◆ **What the task asks**: Reproduce word for word everything from the start of the lines down through the line containing "Dolce&Gabbana Returns to", leaving the pictures out of your answer.

(Stored items from a collection)
============

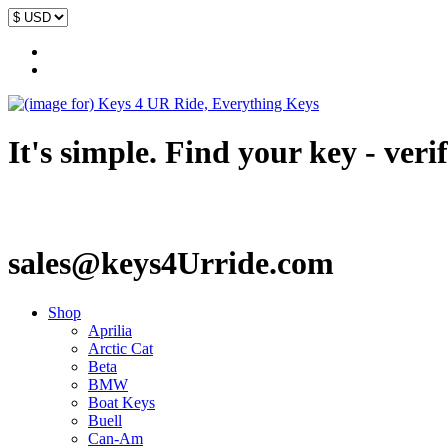
It's simple. Find your key - veri
sales@keys4Urride.com
Shop
Aprilia
Arctic Cat
Beta
BMW
Boat Keys
Buell
Can-Am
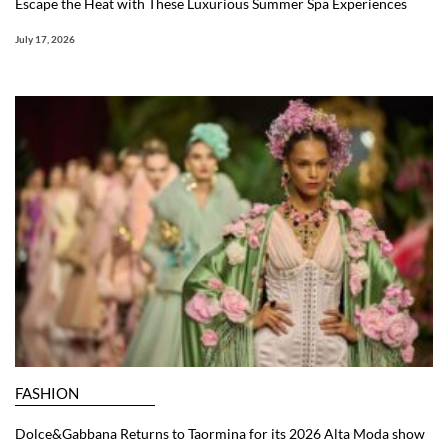
Escape the Heat with These Luxurious Summer Spa Experiences
July 17, 2026
FASHION
Dolce&Gabbana Returns to Taormina for its 2026 Alta Moda show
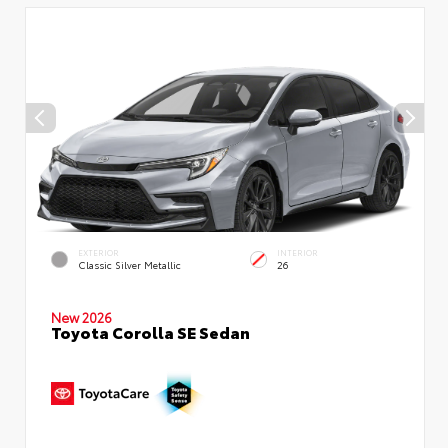
EXTERIOR
INTERIOR
Classic Silver Metallic
26
New 2026
Toyota Corolla SE Sedan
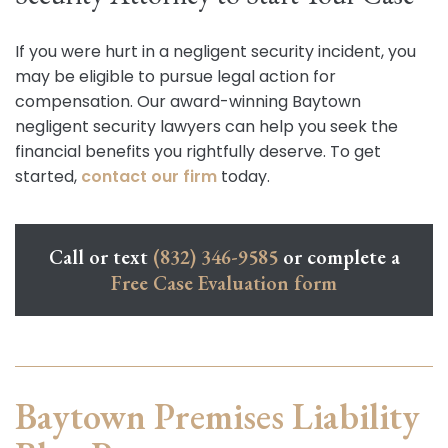
If you were hurt in a negligent security incident, you
may be eligible to pursue legal action for
compensation. Our award-winning Baytown
negligent security lawyers can help you seek the
financial benefits you rightfully deserve. To get
started,
contact our firm
today.
Call or text
(832) 346-9585
or complete a
Free Case Evaluation form
Baytown Premises Liability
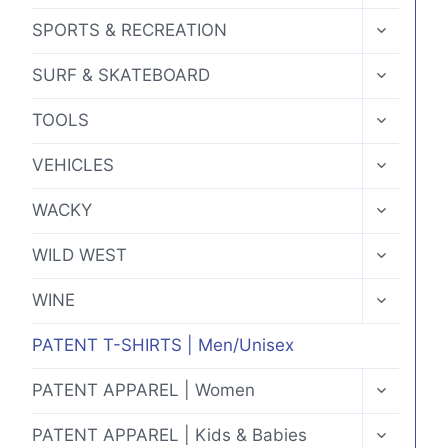
MENU
TOGGLE
SPORTS & RECREATION
CHILD
MENU
TOGGLE
SURF & SKATEBOARD
CHILD
MENU
TOGGLE
TOOLS
CHILD
MENU
TOGGLE
VEHICLES
CHILD
MENU
TOGGLE
WACKY
CHILD
MENU
TOGGLE
WILD WEST
CHILD
MENU
TOGGLE
WINE
CHILD
MENU
PATENT T-SHIRTS | Men/Unisex
TOGGLE
PATENT APPAREL | Women
CHILD
MENU
TOGGLE
PATENT APPAREL | Kids & Babies
CHILD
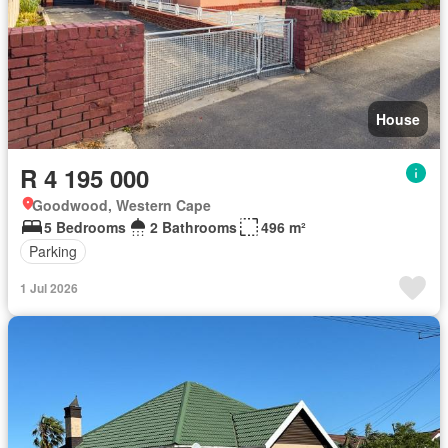
House
R 4 195 000
Goodwood, Western Cape
5 Bedrooms
2 Bathrooms
496 m²
Parking
1 Jul 2026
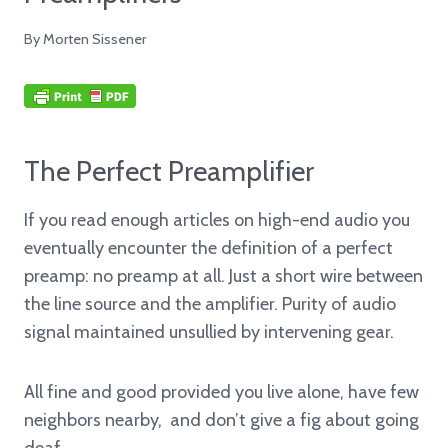
By
Morten Sissener
The Perfect Preamplifier
If you read enough articles on high-end audio you
eventually encounter the definition of a perfect
preamp: no preamp at all. Just a short wire between
the line source and the amplifier. Purity of audio
signal maintained unsullied by intervening gear.
All fine and good provided you live alone, have few
neighbors nearby, and don’t give a fig about going
deaf.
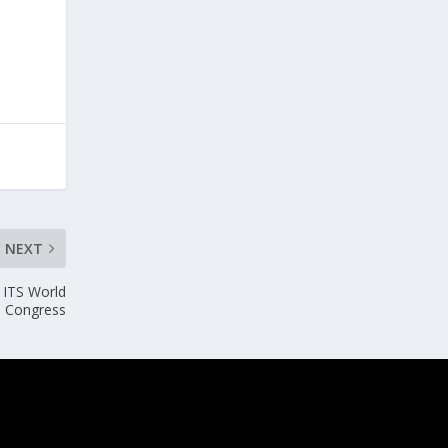
NEXT
 ITS World
Congress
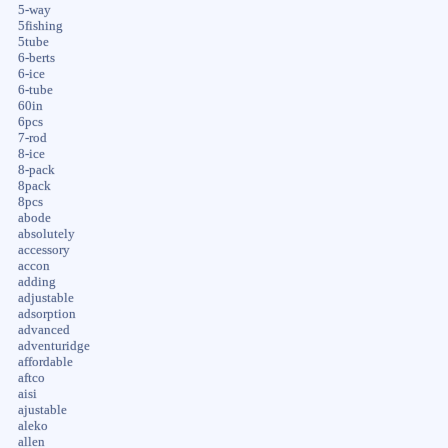
5-way
5fishing
5tube
6-berts
6-ice
6-tube
60in
6pcs
7-rod
8-ice
8-pack
8pack
8pcs
abode
absolutely
accessory
accon
adding
adjustable
adsorption
advanced
adventuridge
affordable
aftco
aisi
ajustable
aleko
allen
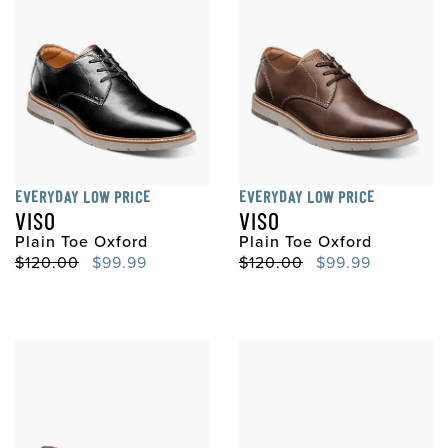
EVERYDAY LOW PRICE
EVERYDAY LOW PRICE
VISO
VISO
Plain Toe Oxford
Plain Toe Oxford
Original Price
Sale Price
Original Price
Sale Price
$120.00
$99.99
$120.00
$99.99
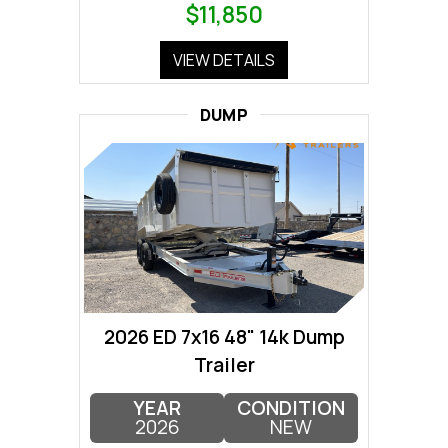
$11,850
VIEW DETAILS
DUMP
2026 ED 7x16 48" 14k Dump
Trailer
YEAR
CONDITION
2026
NEW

============

◆ **Result**:
It's simple. Find your key - veri
sales@keys4Urride.com
Shop
Aprilia
Arctic Cat
Beta
BMW
Boat Keys
Buell
Can-Am
Escape the Heat with These Luxurious Summer Spa Experiences
July 17, 2026
FASHION
Dolce&Gabbana Returns to Taormina for its 2026 Alta Moda show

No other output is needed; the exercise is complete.